[WHAT THIS TASK INVOLVES] The lines to copy run from the one containing "thumb mcp: (83, 143)" to the end of the records below; repeat them exactly and include nothing else.

[MATERIAL PROVIDED]

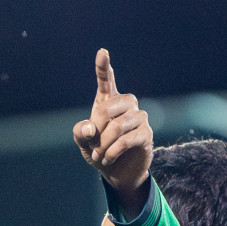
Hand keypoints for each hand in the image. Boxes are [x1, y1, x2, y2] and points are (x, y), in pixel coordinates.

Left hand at [73, 48, 152, 214]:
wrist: (117, 173)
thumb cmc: (99, 152)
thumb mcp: (83, 143)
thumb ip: (81, 132)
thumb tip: (91, 129)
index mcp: (108, 101)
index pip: (106, 80)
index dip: (103, 67)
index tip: (102, 52)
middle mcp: (126, 105)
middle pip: (108, 107)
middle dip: (97, 128)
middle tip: (92, 145)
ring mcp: (138, 118)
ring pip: (119, 125)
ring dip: (104, 144)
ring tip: (99, 156)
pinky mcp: (145, 134)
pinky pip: (127, 139)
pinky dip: (113, 151)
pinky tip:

[THE ANSWER]
thumb mcp: (83, 143)
thumb ip: (81, 132)
thumb tip: (91, 129)
index mcp: (108, 101)
index pip: (106, 80)
index dip: (103, 67)
index tip: (102, 52)
middle mcp: (126, 105)
middle pip: (108, 107)
middle dip: (97, 128)
middle tip: (92, 145)
ring mcp: (138, 118)
ring pip: (119, 125)
ring dip: (104, 144)
ring tip: (99, 156)
pinky mcp: (145, 134)
pinky pip: (127, 139)
pinky dip: (113, 151)
pinky tip:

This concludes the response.